The problem, I quickly discovered, was that people and technical resources are not always enough. The barriers are more likely to be hidden and, just like a coral reef just under your bow, you sometimes don’t know they are there until you run aground.

Last week I happened to wander into the lunch room at the same time as the ANU online team, who are the people responsible for looking after ANU’s implementation of Moodle. Over my burrito I asked the team if our Moodle had the badges option turned on because I couldn’t see it anywhere when I was editing my course. The team told me they had not turned it on because no one had asked for it.

I told them I needed it and politely asked if they could turn it on.

They hesitated. “Most people don’t have a good reason for using open badges” said one, cautiously. I suspected this was a gentle way of saying “no” so I pounced on it.

“Well I have a whole pedagogical model” I replied. Then I explained the idea of open badges providing a ‘respectful pedagogy’ for research students, who may be well versed in the material within a course and just needed to demonstrate competency – my research integrity course being a good case in point.

The ANU online team nodded and looked thoughtful.

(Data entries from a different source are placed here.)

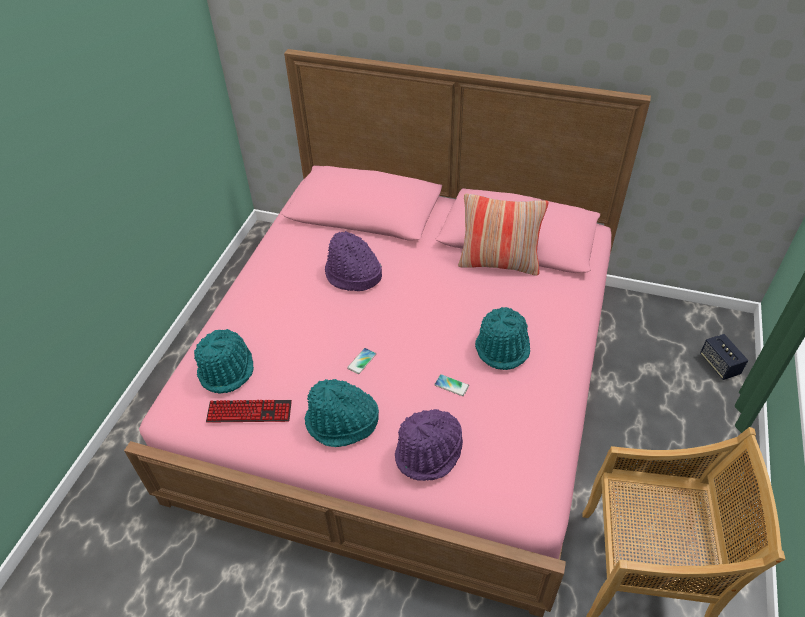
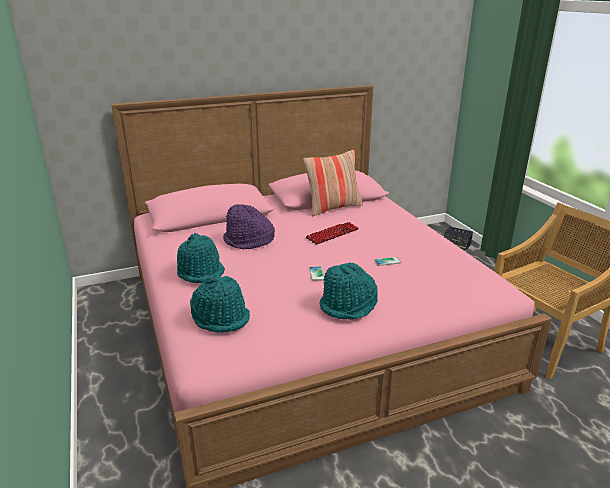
camera: 40 degrees left, 20 degrees down
(249, 412) = (274, 330): keyboard -> keyboard (332, 234)
(429, 452) = (421, 293): purple hat -> none
(503, 346) = (389, 236): turquoise hat -> turquoise hat (200, 272)

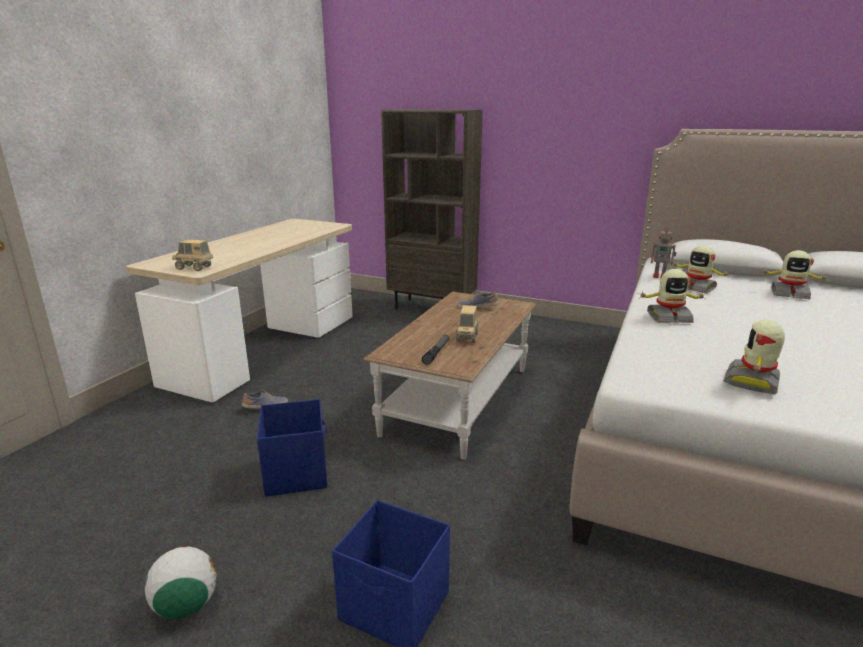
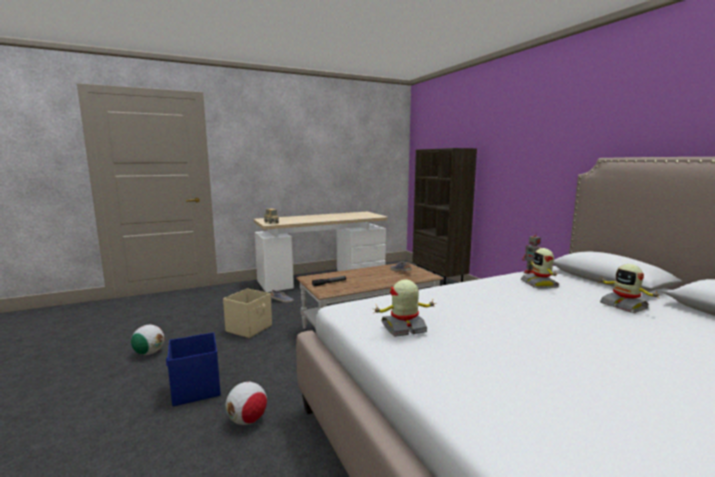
camera: 40 degrees right, 10 degrees down
(297, 473) = (249, 328): blue storage box -> beige storage box
(467, 337) = (360, 282): toy truck -> none
(541, 598) = (247, 420): none -> football
(668, 317) = (459, 291): toy robot -> none

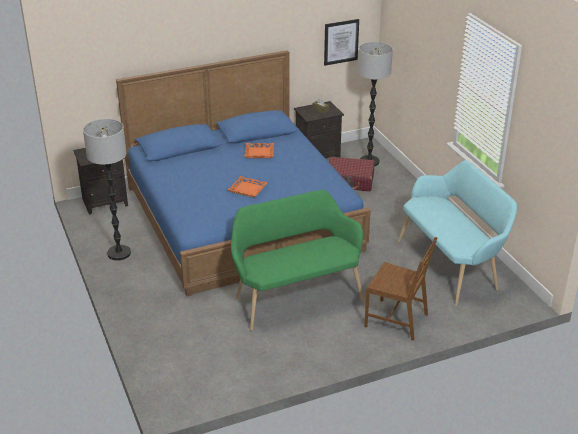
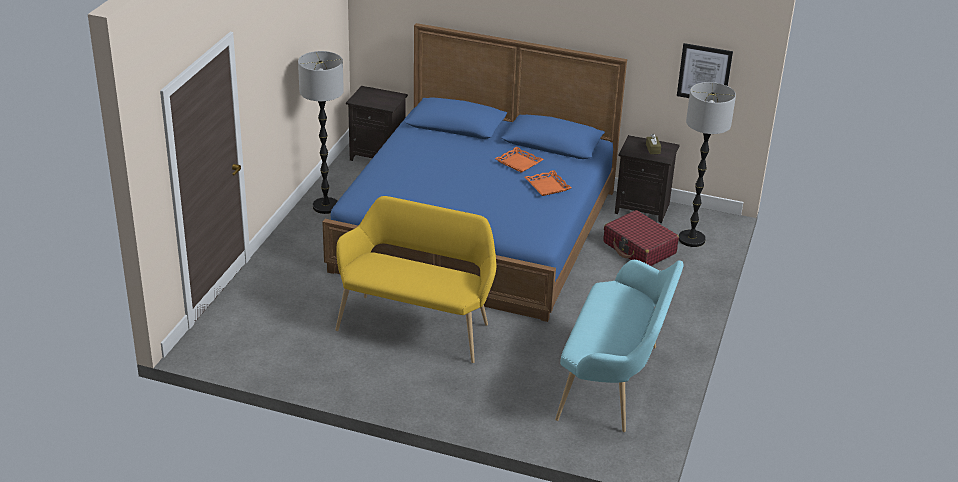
camera: 40 degrees right, 0 degrees up
(248, 189) = (453, 191): orange tray -> orange tray (547, 186)
(295, 296) = (417, 324): green bench -> yellow bench
(397, 320) = (477, 398): brown chair -> none

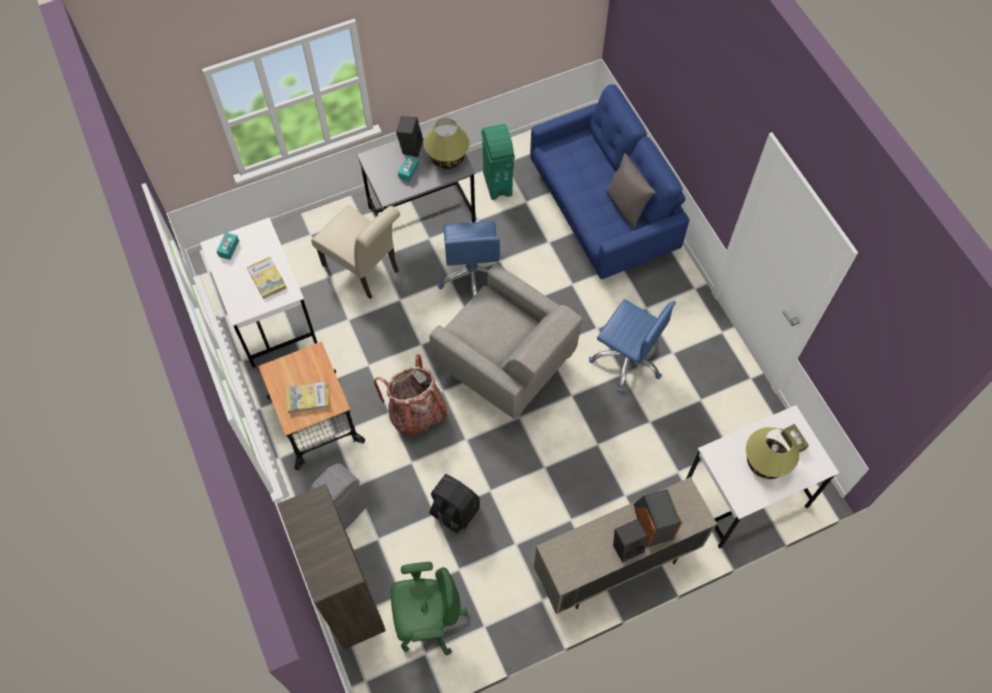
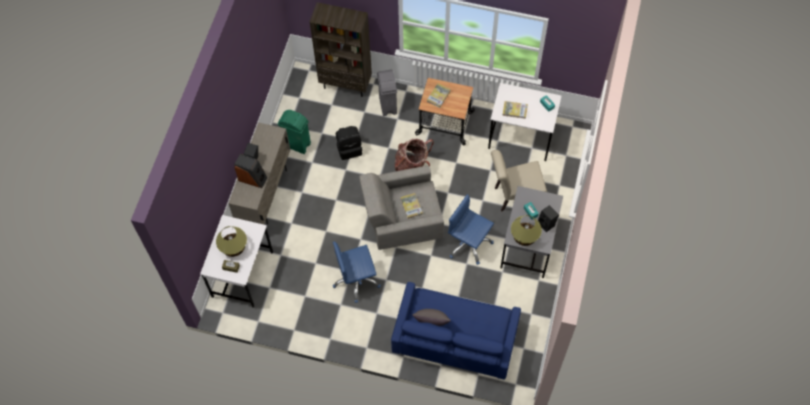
camera: 130 degrees right, 0 degrees up
(428, 620) = (311, 107): green office chair -> none
(497, 184) = (519, 299): green trash can -> green trash can (297, 145)
(499, 327) = (411, 206): none -> book

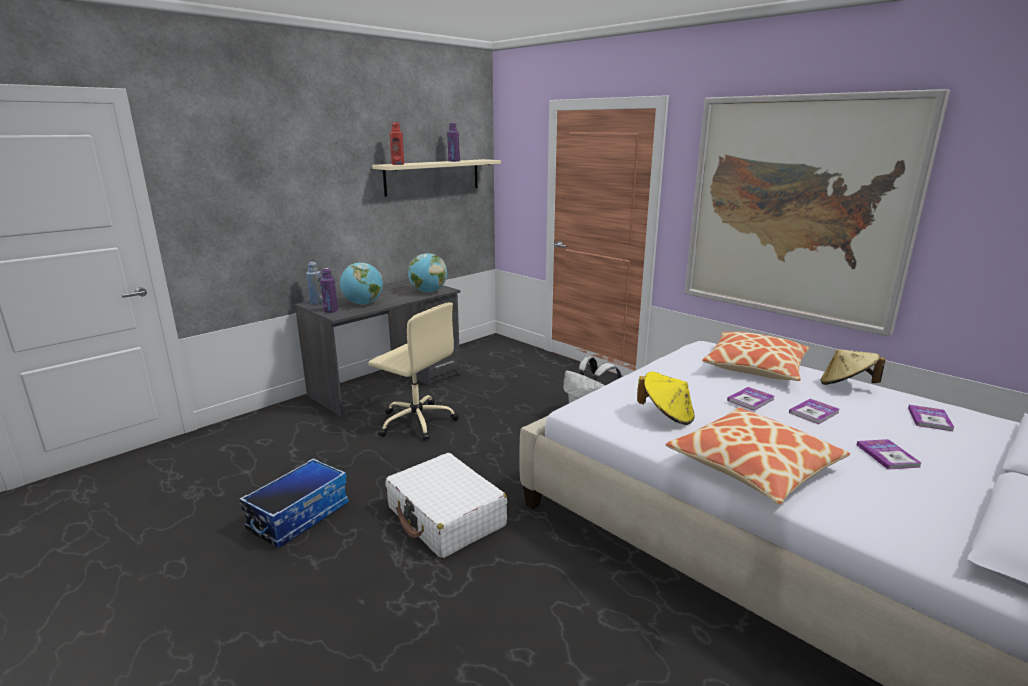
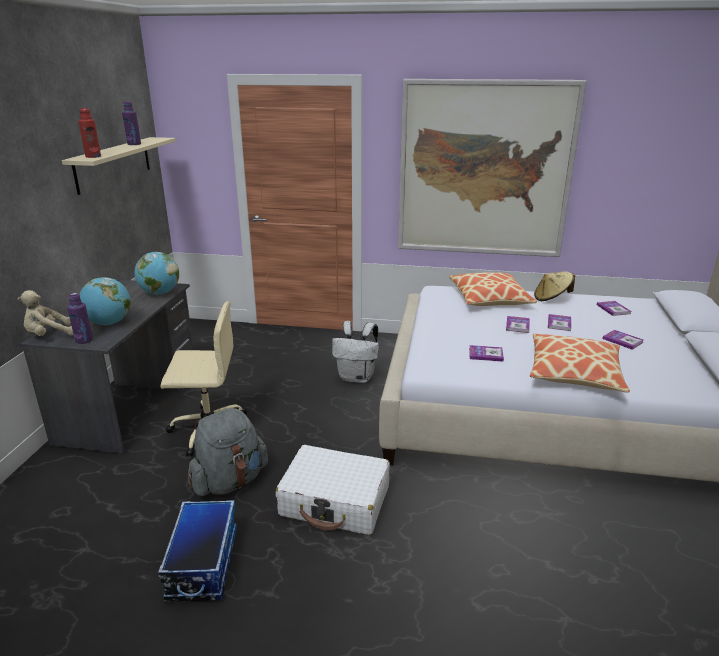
camera: 35 degrees left, 5 degrees up
(317, 303) = (49, 335): blue bottle -> beige plush toy
(386, 466) = (230, 481): none -> grey backpack
(666, 416) = (486, 354): yellow hat -> book

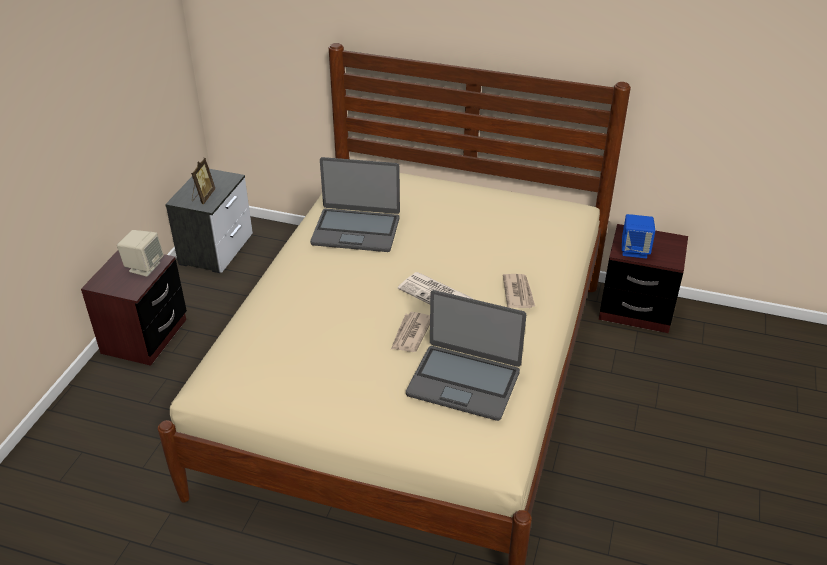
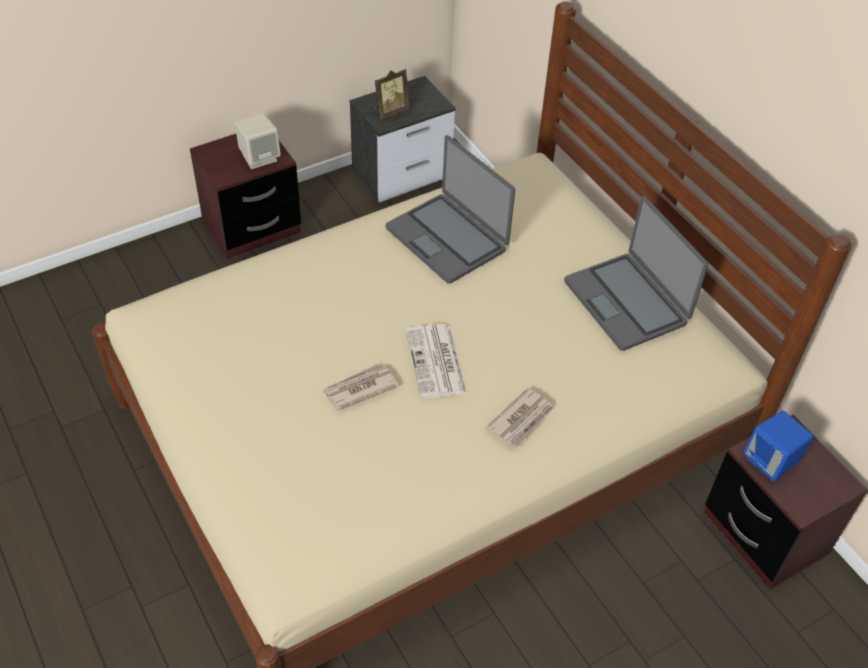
camera: 40 degrees right, 10 degrees up
(464, 382) = (344, 476): laptop -> laptop (626, 302)

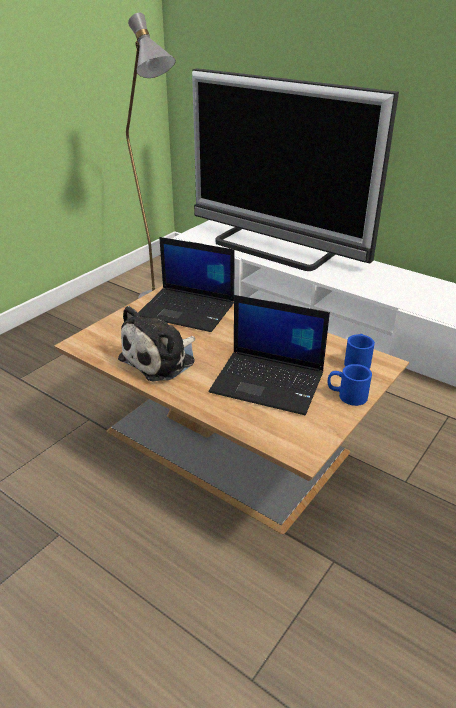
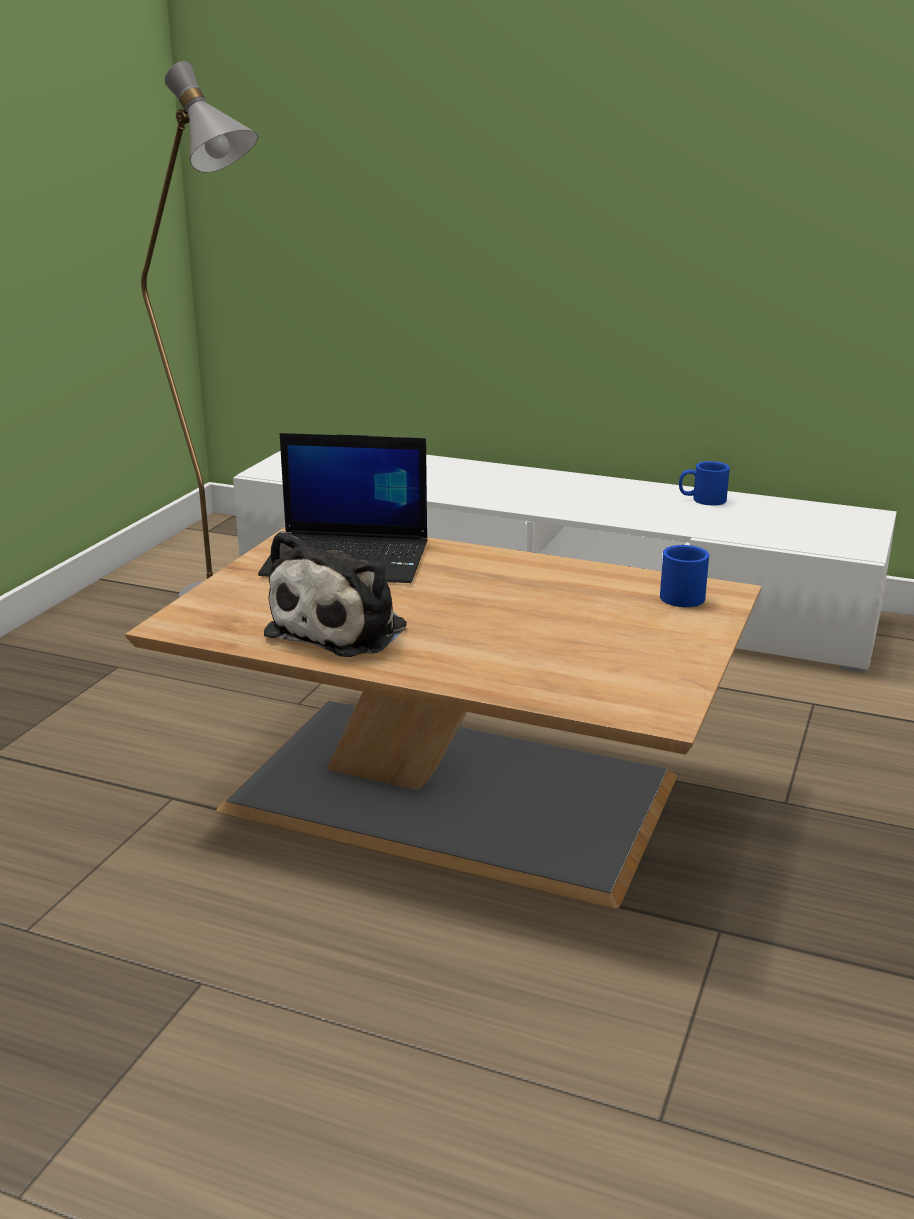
camera: 15 degrees left, 10 degrees down
(269, 382) = (551, 636): laptop -> none
(273, 248) = (433, 476): television -> none
(346, 395) = (688, 637): blue mug -> blue mug (702, 499)

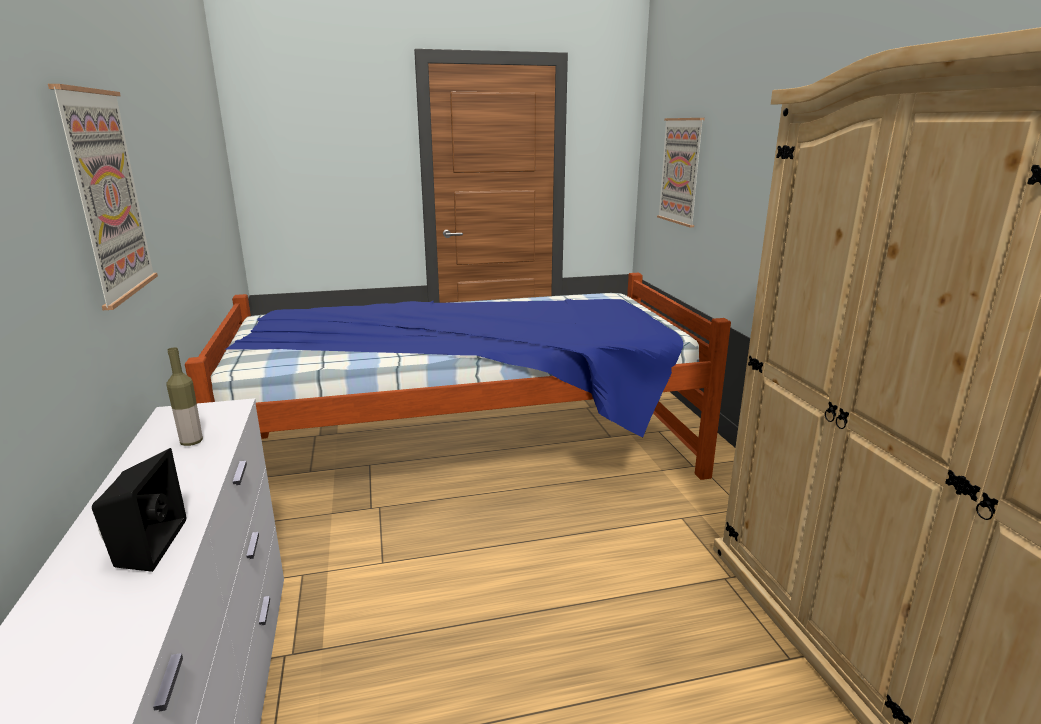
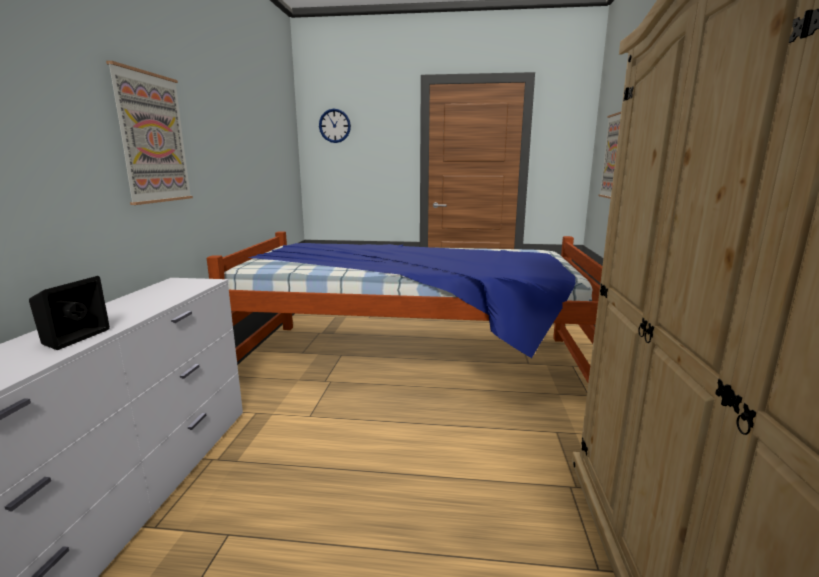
camera: 20 degrees right, 5 degrees down
(191, 442) = (165, 294): bottle -> none
(286, 121) = (334, 126): none -> wall clock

“We’ve been reluctant to turn it on because anyone could offer a badge for anything” another member of the team said.

I replied that was rather the point of open badges, but I could see the problem with it in a university context. Anything with the ANU brand on it, and no quality control mechanism behind it, was challenging to the credentialing authority of our institution. Poorly designed badges, like poorly designed courses, have the potential to reflect badly on us and might even undermine our credibility as an education provider.

I explained I was happy to have this conversation because my research was designed to elicit just these issues and write about them. But I couldn’t get very far in my project if I couldn’t actually make any badges available. Perhaps they turn on the badge making capacity, but just for me. I cheekily promised to be good.

They told me that turning on the capacity for making badges would have to pass through their stakeholder consultation mechanisms. I’ve been in the university long enough to spot the possibility of slow death by committee when I see it, so I offered to write a memo for the committee and the DVC A – to explain the project and the need for badges.

Still they hesitated. I couldn’t understand why.

As it turned out, the ANU online were worried about the possible privacy implications of open badges. The idea of a badge is that it can be easily moved ‘out’ of the Moodle platform and displayed in other places, like the Mozilla backpack. If the badge ‘carried’ data about the student with it, like an email address, this would be a breach of privacy legislation and the insitution would be subject to up to $300,000 in fines. Apparently this was complicated by the fact that ANU is a federal university (actually the only federal university, since all the others are run by state governments).

I started to get a head ache. “Would an open badge project off the ground actually require an act of Parliament?” I wondered aloud. Then I laughed, you know – in horror. My project was melting around my ears.

ANU online team looked at me sympathetically. They didn’t want to stifle innovation they explained, but they had Responsibilities. I believed them, but had to ask the next obvious question: “can we put in a check box that students can tick so they are giving consent for their private information to be shared in the badge?” Well, that probably contravened the legislation as well they explained. I must have looked despondant at that point because the team did, bless their hearts, tell me they would explore whether Moodle could selectively turn off student information so that the badge could be ‘clean’.

This is, I suspect, where the road gets bumpy… A null result is still a result. Right?

Oh well. At least I managed to use Makebadges to do the graphics for the badge. If you are interested in designing your own badges, I’ve found some good sites which I have started to compile into a ‘make your own badges!” page. I’ll be interested in your comments – has anyone else had a similar experience?